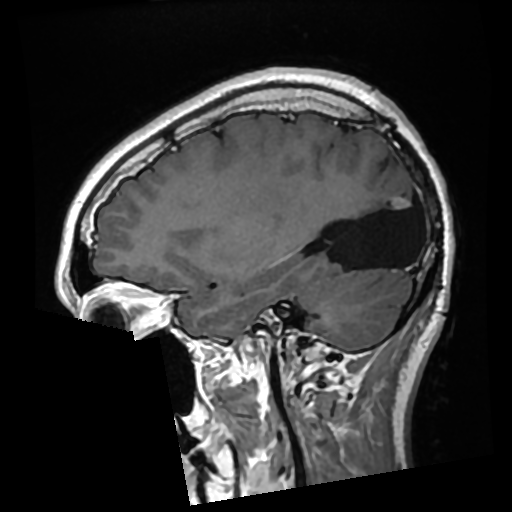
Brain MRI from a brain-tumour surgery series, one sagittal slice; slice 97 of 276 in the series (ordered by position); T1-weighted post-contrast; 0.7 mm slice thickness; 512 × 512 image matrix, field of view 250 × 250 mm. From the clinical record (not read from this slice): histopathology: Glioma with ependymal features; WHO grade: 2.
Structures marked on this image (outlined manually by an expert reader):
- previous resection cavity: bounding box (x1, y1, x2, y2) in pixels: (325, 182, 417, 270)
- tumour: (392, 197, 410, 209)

--

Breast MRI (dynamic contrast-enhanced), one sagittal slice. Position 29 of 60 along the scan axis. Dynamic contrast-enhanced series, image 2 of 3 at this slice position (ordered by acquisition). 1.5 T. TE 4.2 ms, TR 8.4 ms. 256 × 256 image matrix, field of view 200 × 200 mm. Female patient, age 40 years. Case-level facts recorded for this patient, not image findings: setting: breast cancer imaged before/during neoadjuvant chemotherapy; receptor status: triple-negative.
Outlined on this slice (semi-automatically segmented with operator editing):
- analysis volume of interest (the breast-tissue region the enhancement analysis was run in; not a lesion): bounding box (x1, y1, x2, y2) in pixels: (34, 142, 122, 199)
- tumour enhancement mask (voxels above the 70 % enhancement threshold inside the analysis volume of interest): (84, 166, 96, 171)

* Directions for this task: Above are the entries. Copy exactly the part that opens with the line containing "- analysis volume" and closes with the line containing "- tumour enhancement", and no more.

* Problem solution:
- analysis volume of interest (the breast-tissue region the enhancement analysis was run in; not a lesion): bounding box (x1, y1, x2, y2) in pixels: (34, 142, 122, 199)
- tumour enhancement mask (voxels above the 70 % enhancement threshold inside the analysis volume of interest): (84, 166, 96, 171)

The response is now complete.